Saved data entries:
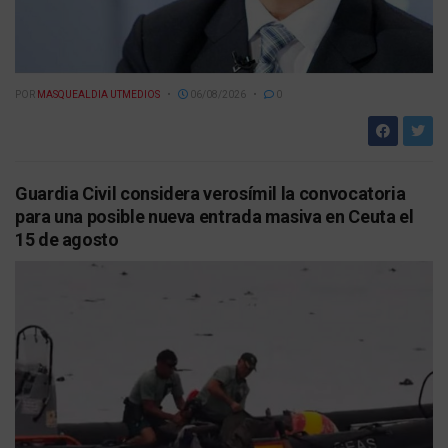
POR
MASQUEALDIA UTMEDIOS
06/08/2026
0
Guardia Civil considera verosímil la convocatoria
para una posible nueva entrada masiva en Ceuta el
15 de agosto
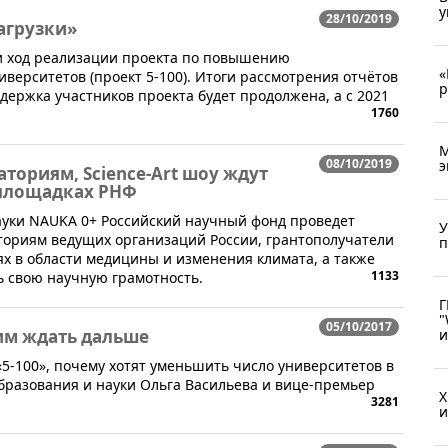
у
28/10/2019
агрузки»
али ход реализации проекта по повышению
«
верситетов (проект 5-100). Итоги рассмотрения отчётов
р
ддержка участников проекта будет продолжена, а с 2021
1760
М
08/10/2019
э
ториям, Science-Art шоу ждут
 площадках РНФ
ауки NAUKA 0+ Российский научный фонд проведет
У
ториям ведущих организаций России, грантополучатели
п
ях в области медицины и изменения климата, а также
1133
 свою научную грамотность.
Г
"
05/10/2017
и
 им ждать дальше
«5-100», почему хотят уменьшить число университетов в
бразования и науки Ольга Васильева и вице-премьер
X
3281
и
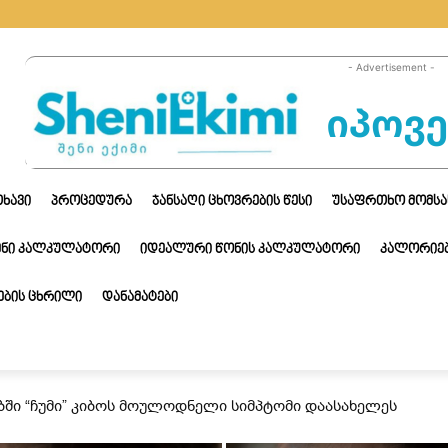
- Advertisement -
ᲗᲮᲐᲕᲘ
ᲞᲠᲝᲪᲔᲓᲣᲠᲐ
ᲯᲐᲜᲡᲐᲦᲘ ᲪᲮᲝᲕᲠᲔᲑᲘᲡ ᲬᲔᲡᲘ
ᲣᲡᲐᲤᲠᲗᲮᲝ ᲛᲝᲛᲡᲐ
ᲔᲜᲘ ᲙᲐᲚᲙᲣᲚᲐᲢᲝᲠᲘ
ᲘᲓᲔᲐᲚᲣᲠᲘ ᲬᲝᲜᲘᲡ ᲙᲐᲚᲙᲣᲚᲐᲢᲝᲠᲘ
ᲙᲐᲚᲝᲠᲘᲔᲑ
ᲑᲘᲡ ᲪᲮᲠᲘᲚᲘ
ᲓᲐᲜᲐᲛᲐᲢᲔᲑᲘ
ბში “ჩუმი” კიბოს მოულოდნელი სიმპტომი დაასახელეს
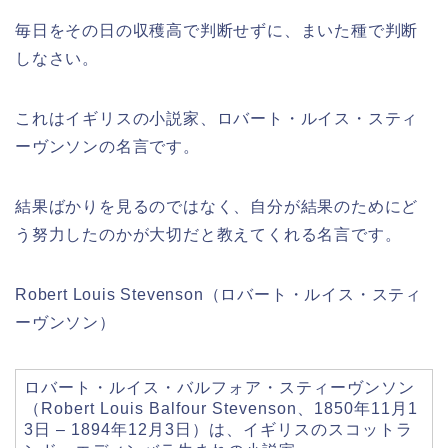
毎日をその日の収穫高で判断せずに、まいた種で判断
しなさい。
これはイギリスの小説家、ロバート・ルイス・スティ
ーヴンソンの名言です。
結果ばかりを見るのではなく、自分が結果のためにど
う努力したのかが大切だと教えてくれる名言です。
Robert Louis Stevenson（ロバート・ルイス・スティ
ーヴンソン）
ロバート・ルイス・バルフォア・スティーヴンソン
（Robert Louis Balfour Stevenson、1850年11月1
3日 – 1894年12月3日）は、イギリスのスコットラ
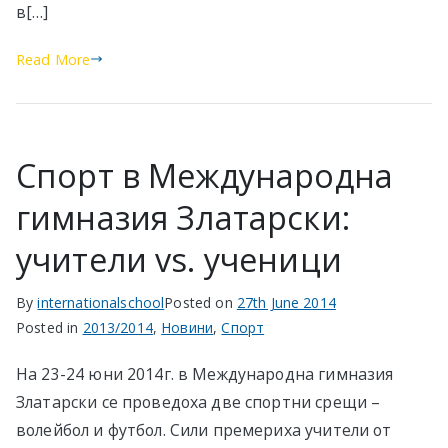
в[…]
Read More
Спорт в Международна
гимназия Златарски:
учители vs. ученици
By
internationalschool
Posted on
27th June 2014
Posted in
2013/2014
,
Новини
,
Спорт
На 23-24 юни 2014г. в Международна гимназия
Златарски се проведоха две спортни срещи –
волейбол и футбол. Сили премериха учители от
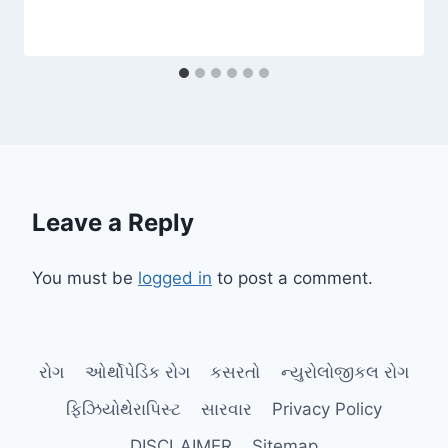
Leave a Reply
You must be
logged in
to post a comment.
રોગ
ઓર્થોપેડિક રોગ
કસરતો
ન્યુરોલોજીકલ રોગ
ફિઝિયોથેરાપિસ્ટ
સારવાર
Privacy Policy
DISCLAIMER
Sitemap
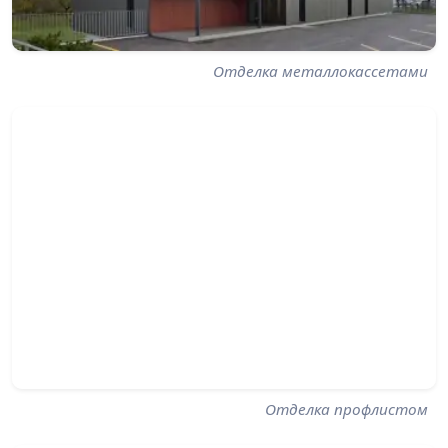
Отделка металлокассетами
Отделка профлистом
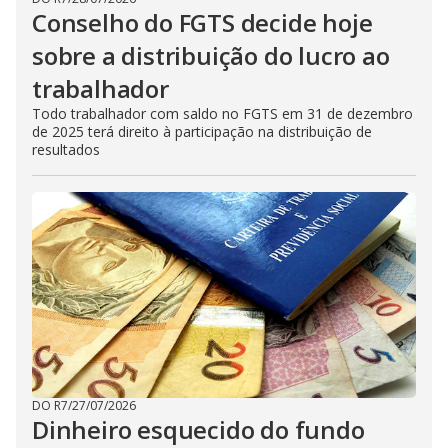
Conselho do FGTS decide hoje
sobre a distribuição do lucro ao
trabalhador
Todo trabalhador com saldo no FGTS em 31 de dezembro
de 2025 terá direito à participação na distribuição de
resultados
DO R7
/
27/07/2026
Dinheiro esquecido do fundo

YOUR OBJECTIVE: Could every entry above be printed again exactly, images excluded?

YOUR SOLUTION:
POR
MASQUEALDIA UTMEDIOS
06/08/2026
0
Guardia Civil considera verosímil la convocatoria
para una posible nueva entrada masiva en Ceuta el
15 de agosto
у
28/10/2019
агрузки»
али ход реализации проекта по повышению
«
верситетов (проект 5-100). Итоги рассмотрения отчётов
р
ддержка участников проекта будет продолжена, а с 2021
1760
М
08/10/2019
э
ториям, Science-Art шоу ждут
 площадках РНФ
ауки NAUKA 0+ Российский научный фонд проведет
У
ториям ведущих организаций России, грантополучатели
п
ях в области медицины и изменения климата, а также
1133
 свою научную грамотность.
Г
"
05/10/2017
и
 им ждать дальше
«5-100», почему хотят уменьшить число университетов в
бразования и науки Ольга Васильева и вице-премьер
X
3281
и
- Advertisement -
ᲗᲮᲐᲕᲘ
ᲞᲠᲝᲪᲔᲓᲣᲠᲐ
ᲯᲐᲜᲡᲐᲦᲘ ᲪᲮᲝᲕᲠᲔᲑᲘᲡ ᲬᲔᲡᲘ
ᲣᲡᲐᲤᲠᲗᲮᲝ ᲛᲝᲛᲡᲐ
ᲔᲜᲘ ᲙᲐᲚᲙᲣᲚᲐᲢᲝᲠᲘ
ᲘᲓᲔᲐᲚᲣᲠᲘ ᲬᲝᲜᲘᲡ ᲙᲐᲚᲙᲣᲚᲐᲢᲝᲠᲘ
ᲙᲐᲚᲝᲠᲘᲔᲑ
ᲑᲘᲡ ᲪᲮᲠᲘᲚᲘ
ᲓᲐᲜᲐᲛᲐᲢᲔᲑᲘ
ბში “ჩუმი” კიბოს მოულოდნელი სიმპტომი დაასახელეს
毎日をその日の収穫高で判断せずに、まいた種で判断
しなさい。
これはイギリスの小説家、ロバート・ルイス・スティ
ーヴンソンの名言です。
結果ばかりを見るのではなく、自分が結果のためにど
う努力したのかが大切だと教えてくれる名言です。
Robert Louis Stevenson（ロバート・ルイス・スティ
ーヴンソン）
ロバート・ルイス・バルフォア・スティーヴンソン
（Robert Louis Balfour Stevenson、1850年11月1
3日 – 1894年12月3日）は、イギリスのスコットラ
в[…]
Read More
Спорт в Международна
гимназия Златарски:
учители vs. ученици
By
internationalschool
Posted on
27th June 2014
Posted in
2013/2014
,
Новини
,
Спорт
На 23-24 юни 2014г. в Международна гимназия
Златарски се проведоха две спортни срещи –
волейбол и футбол. Сили премериха учители от
Leave a Reply
You must be
logged in
to post a comment.
રોગ
ઓર્થોપેડિક રોગ
કસરતો
ન્યુરોલોજીકલ રોગ
ફિઝિયોથેરાપિસ્ટ
સારવાર
Privacy Policy
DISCLAIMER
Sitemap
Отделка металлокассетами
Отделка профлистом
Conselho do FGTS decide hoje
sobre a distribuição do lucro ao
trabalhador
Todo trabalhador com saldo no FGTS em 31 de dezembro
de 2025 terá direito à participação na distribuição de
resultados
DO R7
/
27/07/2026
Dinheiro esquecido do fundo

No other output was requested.